UNITED STATES BLUE FUEL

United States

Although several key individuals in the Blue Fuel™ world are American, Blue Fuel™ has faded on the radar screen of the US Government, despite a 2005 US Department of Energy study that clearly states, “Compared to other leading alternative fuel candidates, DME appears to have the largest potential impact on society…and should be considered the fuel of choice for eliminating dependency on petroleum.”

At the national level, politically, the will to explore alternative fuels, with the exception of ethanol, has been lacking. (Political winds, however, can change direction.) Further, none of the larger truck or diesel engine manufacturers has demonstrated an interest in manufacturing vehicles or engines that will run on Blue Fuel™. In the US interest in Blue Fuel™ has emerged at the state level (where the governors of seven western states have expressed an interest in producing and using it) in smaller companies, such as Alternative Fuel Technologies (AFT), and in universities and research institutes.

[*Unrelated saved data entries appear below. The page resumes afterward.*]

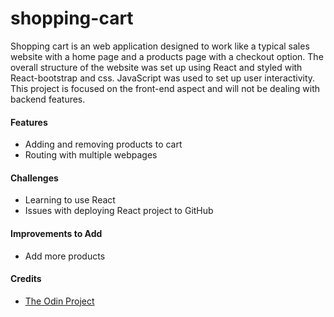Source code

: # shopping-cart
Shopping cart is an web application designed to work like a typical sales website with a home page and a products page with a checkout option. The overall structure of the website was set up using React and styled with React-bootstrap and css. JavaScript was used to set up user interactivity. This project is focused on the front-end aspect and will not be dealing with backend features.

<h4>Features</h4>
  <ul>
    <li>Adding and removing products to cart
    <li>Routing with multiple webpages
  </ul>
  
<h4>Challenges</h4>
  <ul>
    <li>Learning to use React
    <li>Issues with deploying React project to GitHub
  </ul>

<h4>Improvements to Add</h4>
  <ul>
    <li>Add more products
  </ul>

<h4>Credits</h4>
  <ul>
    <li><a href="https://www.theodinproject.com/lessons/node-path-javascript-shopping-cart">The Odin Project</a>
  </ul>
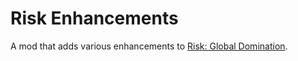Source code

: # Risk Enhancements

A mod that adds various enhancements to [Risk: Global Domination](https://www.hasbrorisk.com/).
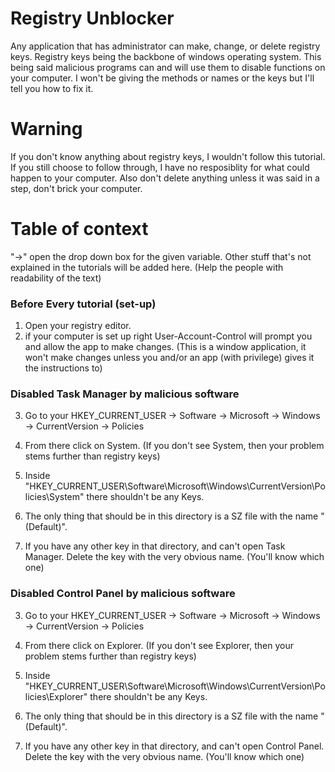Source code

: # Registry Unblocker
Any application that has administrator can make, change, or delete registry keys. Registry keys being the backbone of windows operating system. This being said malicious programs can and will use them to disable functions on your computer. I won't be giving the methods or names or the keys but I'll tell you how to fix it.

# Warning
If you don't know anything about registry keys, I wouldn't follow this tutorial. If you still choose to follow through, I have no resposiblity for what could happen to your computer. Also don't delete anything unless it was said in a step, don't brick your computer.

# Table of context
"->" open the drop down box for the given variable.
Other stuff that's not explained in the tutorials will be added here. (Help the people with readability of the text)

### Before Every tutorial (set-up)
1. Open your registry editor.
2. if your computer is set up right User-Account-Control will prompt you and allow the app to make changes. 
(This is a window application, it won't make changes unless you and/or an app (with privilege) gives it the instructions to)

### Disabled Task Manager by malicious software
3. Go to your HKEY_CURRENT_USER -> Software -> Microsoft -> Windows -> CurrentVersion -> Policies

4. From there click on System. (If you don't see System, then your problem stems further than registry keys)
5. Inside "HKEY_CURRENT_USER\Software\Microsoft\Windows\CurrentVersion\Policies\System" there shouldn't be any Keys.
6. The only thing that should be in this directory is a SZ file with the name "(Default)".
7. If you have any other key in that directory, and can't open Task Manager. Delete the key with the very obvious name. (You'll know which one)

### Disabled Control Panel by malicious software
3. Go to your HKEY_CURRENT_USER -> Software -> Microsoft -> Windows -> CurrentVersion -> Policies

4. From there click on Explorer. (If you don't see Explorer, then your problem stems further than registry keys)
5. Inside "HKEY_CURRENT_USER\Software\Microsoft\Windows\CurrentVersion\Policies\Explorer" there shouldn't be any Keys.
6. The only thing that should be in this directory is a SZ file with the name "(Default)".
7. If you have any other key in that directory, and can't open Control Panel. Delete the key with the very obvious name. (You'll know which one)
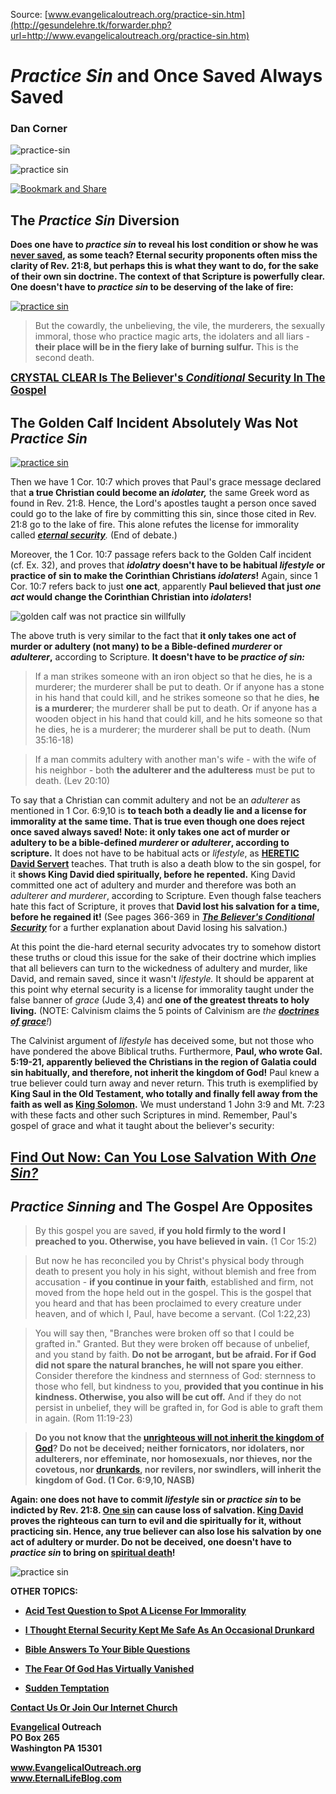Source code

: <!--t Practice Sin and Once Saved Always Saved t-->
<!--d  d-->

Source: [www.evangelicaloutreach.org/practice-sin.htm](http://gesundelehre.tk/forwarder.php?url=http://www.evangelicaloutreach.org/practice-sin.htm)


# _Practice Sin_ and Once Saved Always Saved

### Dan Corner

![practice-sin](../../files/pictures/evangelical-practice-sin.jpg)

![practice sin](../../files/pictures/a-colorb.gif)

[![Bookmark and Share](../s7.addthis.com/static/btn/v2/lg-share-en.gif)](http://www.addthis.com/bookmark.php?v=250&username=xa-4ce723c86d857fe0)



## The _Practice Sin_ Diversion

**Does one have to _practice sin_ to reveal his lost condition or show he was [never saved](http://gesundelehre.tk/forwarder.php?url=http://www.evangelicaloutreach.org/neversavedargument.htm), as some teach? Eternal security proponents often miss the clarity of Rev. 21:8, but perhaps this is what they want to do, for the sake of their own sin doctrine. The context of that Scripture is powerfully clear. One doesn't have to _practice sin_ to be deserving of the lake of fire:**

[![practice sin](../../files/pictures/man-in-hell-because-of-eternal-security.jpg "I thought occasional sins were okay and only practice sin would condemn to hell. I'm here because of false teaching.")](http://gesundelehre.tk/forwarder.php?url=http://www.evangelicaloutreach.org/eternaltorment.html)

> But the cowardly, the unbelieving, the vile, the murderers, the sexually immoral, those who practice magic arts, the idolaters and all liars - **their place will be in the fiery lake of burning sulfur.** This is the second death.

<big>**[CRYSTAL CLEAR Is The Believer's _Conditional_ Security In The Gospel](#practice%20sin)**</big>



## The Golden Calf Incident Absolutely Was Not _Practice Sin_

[![practice sin](../../files/pictures/holy-life-impure-reject-God.jpg "GOSPEL preaching is not compatible with this practice sin LIE.")](http://gesundelehre.tk/forwarder.php?url=http://www.evangelicaloutreach.org/holiness-preaching.html)

Then we have 1 Cor. 10:7 which proves that Paul's grace message declared that **a true Christian could become an _idolater,_** the same Greek word as found in Rev. 21:8\. Hence, the Lord's apostles taught a person once saved could go to the lake of fire by committing this sin, since those cited in Rev. 21:8 go to the lake of fire. This alone refutes the license for immorality called _[**eternal security**](http://gesundelehre.tk/forwarder.php?url=http://www.evangelicaloutreach.org/eternal-security.html)._ (End of debate.)

Moreover, the 1 Cor. 10:7 passage refers back to the Golden Calf incident (cf. Ex. 32), and proves that **_idolatry_ doesn't have to be habitual _lifestyle_ or practice of sin to make the Corinthian Christians _idolaters_!** Again, since 1 Cor. 10:7 refers back to just **one act**, apparently **Paul believed that just _one act_ would change the Corinthian Christian into _idolaters_!**

![golden calf was not practice sin willfully](../../files/pictures/golden-calf.jpg "The golden calf incident was not practice sin.")

The above truth is very similar to the fact that **it only takes one act of murder or adultery (not many) to be a Bible-defined _murderer_ or _adulterer_,** according to Scripture. **It doesn't have to be _practice of sin:_**

> If a man strikes someone with an iron object so that he dies, he is a murderer; the murderer shall be put to death. Or if anyone has a stone in his hand that could kill, and he strikes someone so that he dies, **he is a murderer**; the murderer shall be put to death. Or if anyone has a wooden object in his hand that could kill, and he hits someone so that he dies, he is a murderer; the murderer shall be put to death. (Num 35:16-18)

> If a man commits adultery with another man's wife - with the wife of his neighbor - both **the adulterer and the adulteress** must be put to death. (Lev 20:10)

To say that a Christian can commit adultery and not be an _adulterer_ as mentioned in 1 Cor. 6:9,10 is **to teach both a deadly lie and a license for immorality at the same time. That is true even though one does reject once saved always saved! Note: it only takes one act of murder or adultery to be a bible-defined _murderer_ or _adulterer_, according to scripture.** It does not have to be habitual acts or _lifestyle_, as **[HERETIC David Servert](http://gesundelehre.tk/forwarder.php?url=http://www.evangelicaloutreach.org/david_servant_great_gospel_deception.htm)** teaches. That truth is also a death blow to the sin gospel, for it **shows King David died spiritually, before he repented.** King David committed one act of adultery and murder and therefore was both an _adulterer and murderer_, according to Scripture. Even though false teachers hate this fact of Scripture, it proves that **David lost his salvation for a time, before he regained it!** (See pages 366-369 in _[**The Believer's Conditional Security**](http://gesundelehre.tk/forwarder.php?url=http://www.evangelicaloutreach.org/dan-corner-the-believers-conditional-security.html)_ for a further explanation about David losing his salvation.)

At this point the die-hard eternal security advocates try to somehow distort these truths or cloud this issue for the sake of their doctrine which implies that all believers can turn to the wickedness of adultery and murder, like David, and remain saved, since it wasn't _lifestyle._ It should be apparent at this point why eternal security is a license for immorality taught under the false banner of _grace_ (Jude 3,4) and **one of the greatest threats to holy living.** (NOTE: Calvinism claims the 5 points of Calvinism are _the **[doctrines of grace](http://gesundelehre.tk/forwarder.php?url=http://www.evangelicaloutreach.org/calvinismrefuted.html)**!_)

The Calvinist argument of _lifestyle_ has deceived some, but not those who have pondered the above Biblical truths. Furthermore, **Paul, who wrote Gal. 5:19-21, apparently believed the Christians in the region of Galatia could sin habitually, and therefore, not inherit the kingdom of God!** Paul knew a true believer could turn away and never return. This truth is exemplified by **King Saul in the Old Testament, who totally and finally fell away from the faith as well as [King Solomon](http://gesundelehre.tk/forwarder.php?url=http://www.evangelicaloutreach.org/solomons-apostasy.html).** We must understand 1 John 3:9 and Mt. 7:23 with these facts and other such Scriptures in mind. Remember, Paul's gospel of grace and what it taught about the believer's security:

## [Find Out Now: Can You Lose Salvation With _One Sin?_](http://gesundelehre.tk/forwarder.php?url=http://www.evangelicaloutreach.org/lose-salvation.html)



## <a name="practice%20sin"></a>_Practice Sinning_ and The Gospel Are Opposites

> By this gospel you are saved, **if you hold firmly to the word I preached to you. Otherwise, you have believed in vain.** (1 Cor 15:2)

> But now he has reconciled you by Christ's physical body through death to present you holy in his sight, without blemish and free from accusation - **if you continue in your faith**, established and firm, not moved from the hope held out in the gospel. This is the gospel that you heard and that has been proclaimed to every creature under heaven, and of which I, Paul, have become a servant. (Col 1:22,23)

> You will say then, "Branches were broken off so that I could be grafted in." Granted. But they were broken off because of unbelief, and you stand by faith. **Do not be arrogant, but be afraid. For if God did not spare the natural branches, he will not spare you either**. Consider therefore the kindness and sternness of God: sternness to those who fell, but kindness to you, **provided that you continue in his kindness. Otherwise, you also will be cut off.** And if they do not persist in unbelief, they will be grafted in, for God is able to graft them in again. (Rom 11:19-23)

> **Do you not know that the [unrighteous will not inherit the kingdom of God](http://gesundelehre.tk/forwarder.php?url=http://www.evangelicaloutreach.org/will-not-inherit-the-kingdom-of-God.htm)? Do not be deceived; neither fornicators, nor idolaters, nor adulterers, nor effeminate, nor homosexuals, nor thieves, nor the covetous, nor [drunkards](http://gesundelehre.tk/forwarder.php?url=http://www.evangelicaloutreach.org/eternal-security-kept-me-safe-as-an-occasional-drunkard.htm), nor revilers, nor swindlers, will inherit the kingdom of God. (1 Cor. 6:9,10, NASB)**

**Again: one does not have to commit _lifestyle_ sin or _practice sin_ to be indicted by Rev. 21:8. [One sin](http://gesundelehre.tk/forwarder.php?url=http://www.evangelicaloutreach.org/lose-salvation.html) can cause loss of salvation. [King David](http://gesundelehre.tk/forwarder.php?url=http://www.evangelicaloutreach.org/king-david-sinned.html) proves the righteous can turn to evil and die spiritually for it, without practicing sin. Hence, any true believer can also lose his salvation by one act of adultery or murder. Do not be deceived, one doesn't have to _practice sin_ to bring on [spiritual death](http://gesundelehre.tk/forwarder.php?url=http://www.evangelicaloutreach.org/spiritual-death.html)!**

![practice sin](../../files/pictures/a-colorb.gif)

**OTHER TOPICS:**

- **[Acid Test Question to Spot A License For Immorality](http://gesundelehre.tk/forwarder.php?url=http://www.evangelicaloutreach.org/acid_test.html)**

- **[I Thought Eternal Security Kept Me Safe As An Occasional Drunkard](http://gesundelehre.tk/forwarder.php?url=http://www.evangelicaloutreach.org/eternal-security-kept-me-safe-as-an-occasional-drunkard.htm)**

- **[Bible Answers To Your Bible Questions](http://gesundelehre.tk/forwarder.php?url=http://www.evangelicaloutreach.org/bible-answers.html)**

- **[The Fear Of God Has Virtually Vanished](http://gesundelehre.tk/forwarder.php?url=http://www.evangelicaloutreach.org/fear-of-God.htm)**

- **[Sudden Temptation](http://gesundelehre.tk/forwarder.php?url=http://www.evangelicaloutreach.org/sudden-temptation.htm)**

[**Contact Us Or Join Our Internet Church**](http://gesundelehre.tk/forwarder.php?url=http://www.evangelicaloutreach.org/contact.html)

**[Evangelical](http://gesundelehre.tk/forwarder.php?url=http://www.evangelicaloutreach.org/index.html) Outreach**  
**PO Box 265**  
**Washington PA 15301**
  
**www.EvangelicalOutreach.org**  
**www.EternalLifeBlog.com**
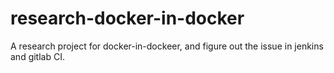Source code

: # research-docker-in-docker
A research project for docker-in-dockeer, and figure out the issue in jenkins and gitlab CI.
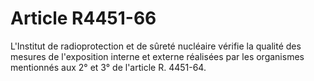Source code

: # Article R4451-66

L'Institut de radioprotection et de sûreté nucléaire vérifie la qualité des mesures de l'exposition interne et externe réalisées par les organismes mentionnés aux 2° et 3° de l'article R. 4451-64.
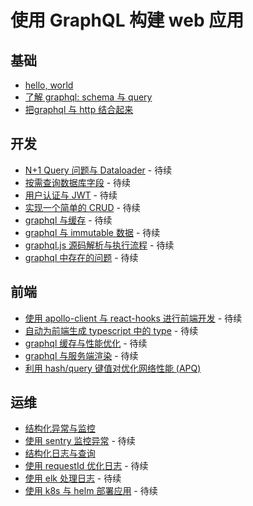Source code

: # 使用 GraphQL 构建 web 应用

## 基础

+ [hello, world](https://github.com/shfshanyue/graphql-guide/blob/master/hello-world.md)
+ [了解 graphql: schema 与 query](https://github.com/shfshanyue/graphql-guide/blob/master/schema-and-query.md)
+ [把graphql 与 http 结合起来](https://github.com/shfshanyue/graphql-guide/blob/master/graphql-and-http.md)

## 开发

+ [N+1 Query 问题与 Dataloader]() - 待续
+ [按需查询数据库字段]() - 待续
+ [用户认证与 JWT]() - 待续
+ [实现一个简单的 CRUD]() - 待续
+ [graphql 与缓存]() - 待续
+ [graphql 与 immutable 数据]() - 待续
+ [graphql.js 源码解析与执行流程]() - 待续
+ [graphql 中存在的问题]() - 待续

## 前端

+ [使用 apollo-client 与 react-hooks 进行前端开发]() - 待续
+ [自动为前端生成 typescript 中的 type]() - 待续
+ [graphql 缓存与性能优化]() - 待续
+ [graphql 与服务端渲染]() - 待续
+ [利用 hash/query 键值对优化网络性能 (APQ)](https://github.com/shfshanyue/graphql-guide/blob/master/apq.md)

## 运维

+ [结构化异常与监控](https://github.com/shfshanyue/graphql-guide/blob/master/structed-error.md)
+ [使用 sentry 监控异常]() - 待续
+ [结构化日志与查询](https://github.com/shfshanyue/graphql-guide/blob/master/structed-log.md)
+ [使用 requestId 优化日志]() - 待续
+ [使用 elk 处理日志]() - 待续
+ [使用 k8s 与 helm 部署应用]() - 待续
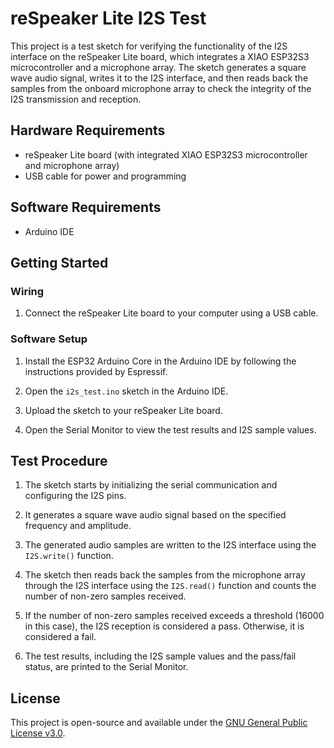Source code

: # reSpeaker Lite I2S Test

This project is a test sketch for verifying the functionality of the I2S interface on the reSpeaker Lite board, which integrates a XIAO ESP32S3 microcontroller and a microphone array. The sketch generates a square wave audio signal, writes it to the I2S interface, and then reads back the samples from the onboard microphone array to check the integrity of the I2S transmission and reception.

## Hardware Requirements

- reSpeaker Lite board (with integrated XIAO ESP32S3 microcontroller and microphone array)
- USB cable for power and programming

## Software Requirements

- Arduino IDE

## Getting Started

### Wiring

1. Connect the reSpeaker Lite board to your computer using a USB cable.

### Software Setup

1. Install the ESP32 Arduino Core in the Arduino IDE by following the instructions provided by Espressif.

2. Open the `i2s_test.ino` sketch in the Arduino IDE.

3. Upload the sketch to your reSpeaker Lite board.

4. Open the Serial Monitor to view the test results and I2S sample values.

## Test Procedure

1. The sketch starts by initializing the serial communication and configuring the I2S pins.

2. It generates a square wave audio signal based on the specified frequency and amplitude.

3. The generated audio samples are written to the I2S interface using the `I2S.write()` function.

4. The sketch then reads back the samples from the microphone array through the I2S interface using the `I2S.read()` function and counts the number of non-zero samples received.

5. If the number of non-zero samples received exceeds a threshold (16000 in this case), the I2S reception is considered a pass. Otherwise, it is considered a fail.

6. The test results, including the I2S sample values and the pass/fail status, are printed to the Serial Monitor.

## License

This project is open-source and available under the [GNU General Public License v3.0](LICENSE).
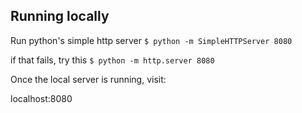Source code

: ## Running locally

Run python's simple http server
`$ python -m SimpleHTTPServer 8080`

if that fails, try this
`$ python -m http.server 8080`

Once the local server is running, visit:

localhost:8080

AFT, for example, has stated that it will be ready to begin manufacturing Blue Fuel™ engines as early as 2011, and Nobel Laureate and USC professor George Olah, director of the Loker Hydrocarbon Institute, has eloquently outlined (along with co-authors Alain Goeppert and G. K. Surya Prakash) the remarkable potential for Blue Fuel™ in his 2006 book, Beyond Oil and Gas: The Methanol Economy.

As for feedstocks, given that the US has the largest coal reserves in the world, coal-based Blue Fuel™ production has been targeted. The abundance of coal in the US is complemented by an abundance of wind from Texas to North Dakota, giving rise to the possibility that these two resources can be integrated to produce acceptably green Blue Fuel™.